→ Task directions
List every line in the data below that contains the string "anche", treating uppercase and lowercase letters as distinct.

[Opening Input records section]

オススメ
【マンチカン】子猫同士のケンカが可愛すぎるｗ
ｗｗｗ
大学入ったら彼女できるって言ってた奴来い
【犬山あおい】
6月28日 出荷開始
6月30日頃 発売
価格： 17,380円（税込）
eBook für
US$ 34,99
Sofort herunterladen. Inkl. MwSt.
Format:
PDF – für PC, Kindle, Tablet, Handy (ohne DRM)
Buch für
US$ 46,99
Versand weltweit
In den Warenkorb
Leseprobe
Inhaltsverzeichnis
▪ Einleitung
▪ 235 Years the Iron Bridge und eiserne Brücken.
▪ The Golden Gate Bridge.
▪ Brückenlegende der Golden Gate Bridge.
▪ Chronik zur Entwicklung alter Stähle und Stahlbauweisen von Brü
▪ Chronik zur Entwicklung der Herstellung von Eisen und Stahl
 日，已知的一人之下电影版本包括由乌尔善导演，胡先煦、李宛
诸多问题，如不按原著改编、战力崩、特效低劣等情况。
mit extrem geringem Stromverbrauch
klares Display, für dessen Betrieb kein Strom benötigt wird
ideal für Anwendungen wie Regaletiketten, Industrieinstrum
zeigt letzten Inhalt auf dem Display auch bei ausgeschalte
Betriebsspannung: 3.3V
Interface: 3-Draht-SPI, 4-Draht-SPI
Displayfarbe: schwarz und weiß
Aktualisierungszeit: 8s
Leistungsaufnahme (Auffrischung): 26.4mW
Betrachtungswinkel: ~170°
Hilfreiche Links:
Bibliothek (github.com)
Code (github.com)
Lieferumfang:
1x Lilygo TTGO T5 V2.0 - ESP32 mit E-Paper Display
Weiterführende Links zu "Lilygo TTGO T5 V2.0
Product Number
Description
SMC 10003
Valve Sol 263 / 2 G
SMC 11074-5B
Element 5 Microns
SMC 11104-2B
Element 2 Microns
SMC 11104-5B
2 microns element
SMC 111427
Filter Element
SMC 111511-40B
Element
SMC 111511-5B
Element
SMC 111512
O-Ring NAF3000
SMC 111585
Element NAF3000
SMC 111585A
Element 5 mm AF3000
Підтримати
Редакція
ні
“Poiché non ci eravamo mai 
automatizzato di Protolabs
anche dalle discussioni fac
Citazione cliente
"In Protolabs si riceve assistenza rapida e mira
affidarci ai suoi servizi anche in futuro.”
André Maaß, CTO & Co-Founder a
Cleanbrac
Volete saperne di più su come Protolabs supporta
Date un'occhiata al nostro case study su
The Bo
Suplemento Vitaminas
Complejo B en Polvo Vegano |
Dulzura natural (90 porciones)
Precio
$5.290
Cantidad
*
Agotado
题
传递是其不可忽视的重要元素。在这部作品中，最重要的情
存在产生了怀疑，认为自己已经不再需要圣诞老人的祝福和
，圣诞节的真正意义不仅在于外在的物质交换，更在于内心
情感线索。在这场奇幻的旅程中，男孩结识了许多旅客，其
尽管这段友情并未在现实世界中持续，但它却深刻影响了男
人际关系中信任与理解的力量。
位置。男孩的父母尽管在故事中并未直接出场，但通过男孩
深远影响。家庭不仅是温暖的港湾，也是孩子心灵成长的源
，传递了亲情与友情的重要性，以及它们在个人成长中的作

[Closing Input records section]

→ Exercise output
anche dalle discussioni fac
affidarci ai suoi servizi anche in futuro.”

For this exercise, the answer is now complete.